What will Nathanael see in my hands as I am trying to transmit to him the Christian faith? Just traces of what has slipped between my fingers, partly because there was not much in my hands to begin with? I’d be devastated if this were to happen.

Clearly, you cannot pass on what has dribbled away. But when it comes to faith, the trouble is that you may not be able to pass on even what you firmly hold in your hands. Take my father. The child of a Catholic father and a Baptist mother, my father drifted away from faith by the time he was in his early teens. He returned to it in the concentration camp. No, it was not the horror of hovering for months between life and death that did the trick. To the contrary. Immense suffering intensified his rebellion against God. He was in hell right now, my father thought, so nothing worse could happen to him later. As for a God who would let such suffering befall human beings? If he existed, he deserved to be cursed and spat upon.

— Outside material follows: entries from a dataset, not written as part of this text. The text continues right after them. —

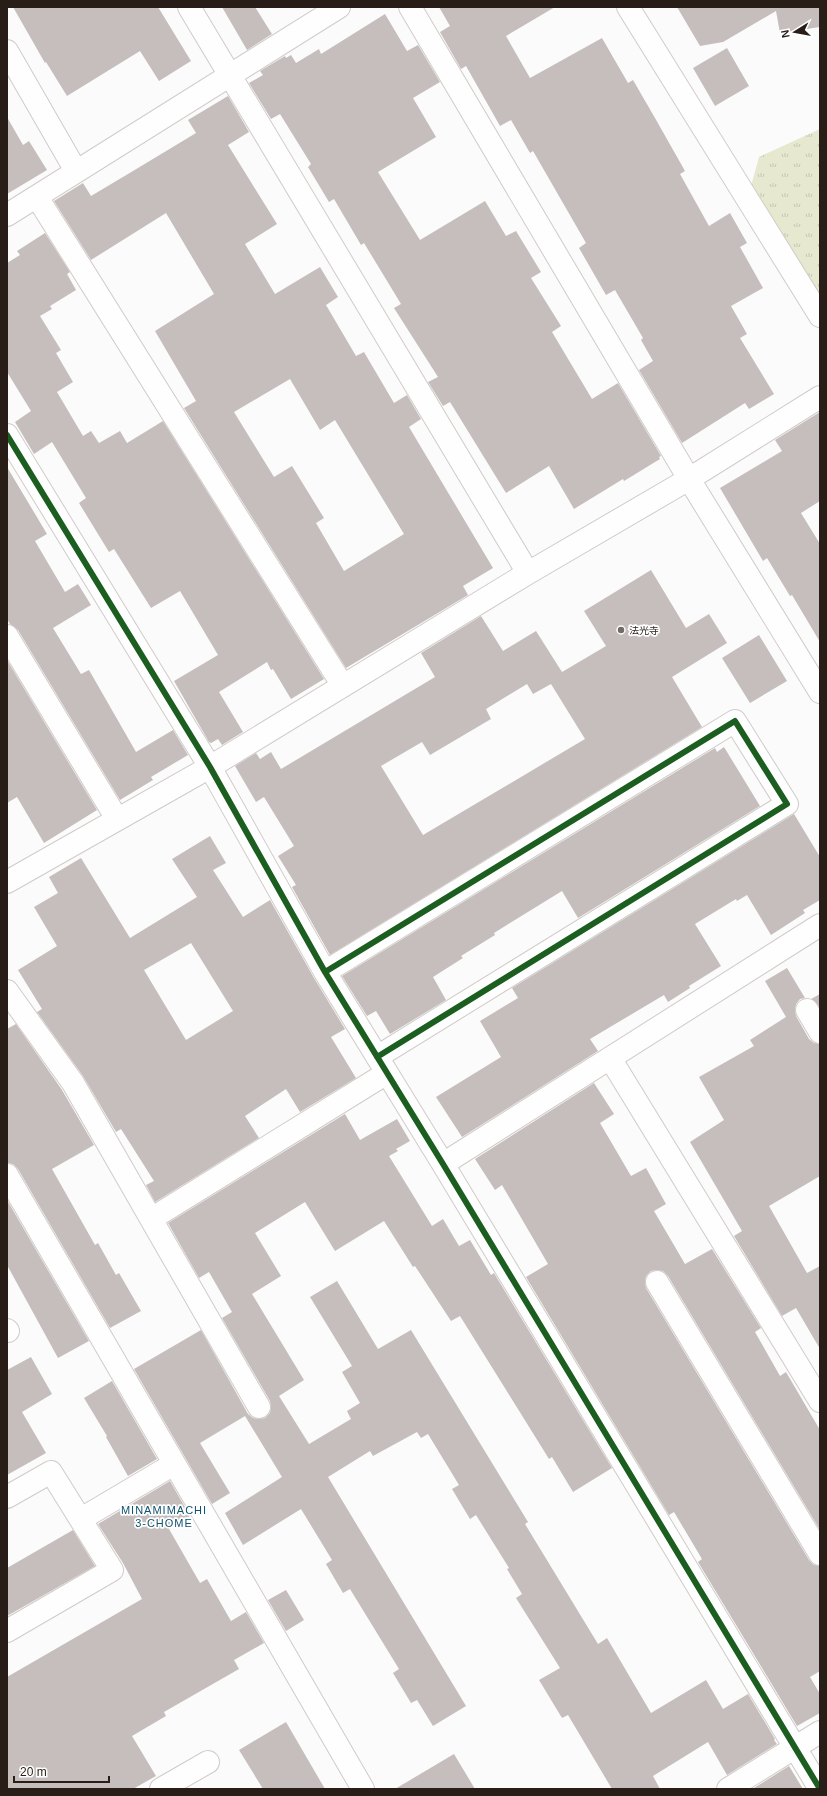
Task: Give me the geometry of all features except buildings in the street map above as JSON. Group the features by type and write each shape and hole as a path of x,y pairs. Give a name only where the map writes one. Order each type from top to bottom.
{"street":[{"path":"189,7 528,573"},
{"path":"7,215 339,7"},
{"path":"410,7 689,479 820,692"},
{"path":"628,7 820,316"},
{"path":"7,51 76,171"},
{"path":"37,197 343,686"},
{"path":"7,882 210,767 528,573 689,479 820,397"},
{"path":"7,435 210,767 325,972 443,1164 820,1789"},
{"path":"7,636 117,819"},
{"path":"151,1219 382,1065 787,804 735,721 325,972"},
{"path":"443,1164 820,925"},
{"path":"7,991 73,1083 259,1407"},
{"path":"807,1010 820,1032"},
{"path":"610,1058 820,1401"},
{"path":"7,1175 363,1789"},
{"path":"657,1282 820,1554"},
{"path":"81,1519 174,1464"},
{"path":"7,1497 51,1472 112,1570 7,1631"},
{"path":"728,1789 820,1732"},
{"path":"161,1789 208,1762"}],"green space":[{"path":"820,129 820,296 751,186 759,157"}],"cycle path":[{"path":"7,435 210,767 325,972 443,1164 820,1789"},
{"path":"325,972 735,721 787,804 377,1057"}],"place":[{"name":"法光寺","path":"621,630"}],"district":[{"name":"MINAMIMACHI 3-CHOME","path":"164,1516"}]}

But then my father encountered a man who was rebelling against the horror around him in a different way. Raging hunger, hard labor and thousands of daily humiliations neither extinguished the sparkle in his eyes nor made his hands weary of helping others. Gradually, my father started believing this strange man who dared to talk about God’s power and love in the midst of hell. Miracle of miracles, no sooner had my father embraced the Christian faith than he was appointed a baker for the whole camp—by communist guards who were out to destroy all religion! His hunger was gone, and he was his own boss who could appoint the evangelizer as his helper.

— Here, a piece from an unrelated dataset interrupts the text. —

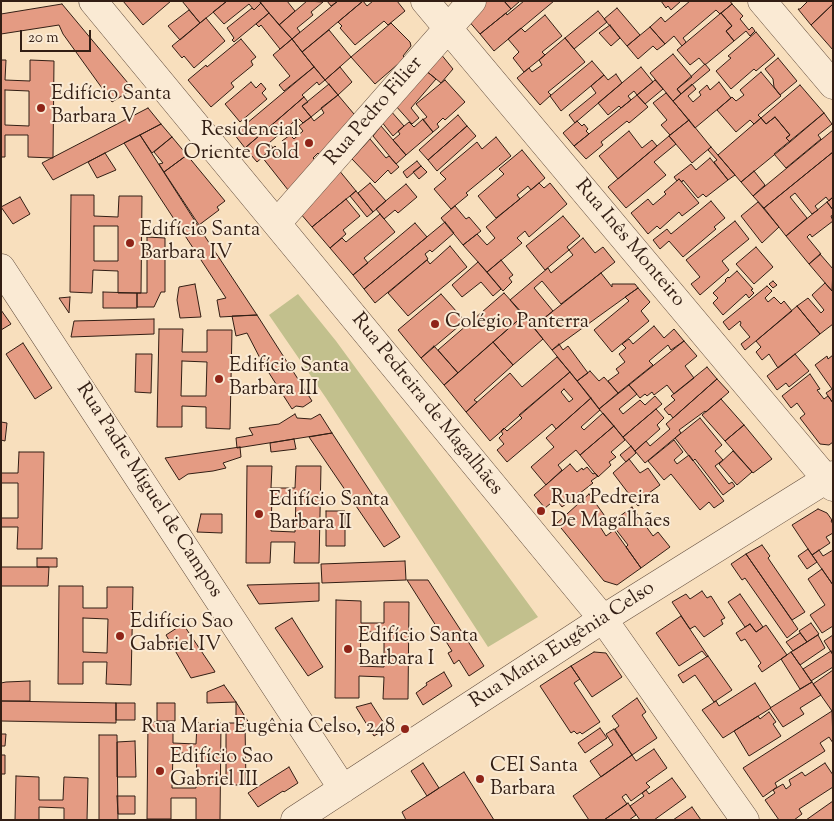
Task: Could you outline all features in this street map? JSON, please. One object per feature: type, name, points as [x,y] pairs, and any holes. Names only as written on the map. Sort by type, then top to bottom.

From his conversion until his dying day, my father’s faith was genuine, deep and intense. None of it dribbled away as he was passing it on to me. Yet what did I do with his gift? Sandwiched between the trials of being a preacher’s kid in a small church and being a laughingstock at an officially atheist school, I decided that I wanted nothing to do with religion. God was just plain too much trouble—intellectually and practically.

My problem was not my father’s empty hands. It was rather that what I found in them was impossible to bear. His faith demanded too much and was at odds with the prevailing cultural sensibilities. So I rejected it. When I was brought back to faith it was through the prayers of my devout mother. Every evening when her prodigal son would go out, she would wait on her knees for him to return. It was not enough for me to be handed a robust faith; I had to be made to want a faith that, in Bonhoeffer’s famous words, “bids a man to come and die.”

Nathanael was barely two and unable to form proper sentences when he asked the biggest of all questions. “Daddy, what God mean?” I was taken aback, but then began talking about the One who created the skies, the oceans and the dry land; the birds, the fish and all the other animals. I sensed that I was talking past him and felt humiliated as a theologian (though I am not sure that one could answer this question in any way that a two-year-old would understand). I told an acquaintance about my predicament. She responded, “It is not what you say that matters, but what you do.” “And that is supposed to be helpful?” I thought to myself. She increased the burden of my responsibility, but I was not sure how much it would help Nathanael.

Then I remembered my mother’s prayers. Right language about God matters; godly life matters even more. Yet neither will suffice. If the seed sown by word and deed is to grow and bear fruit, it will need the life-giving water of God’s Spirit. So I abandoned trust either in statistics about religious belonging or in the strength of my own faith. I vowed to pray.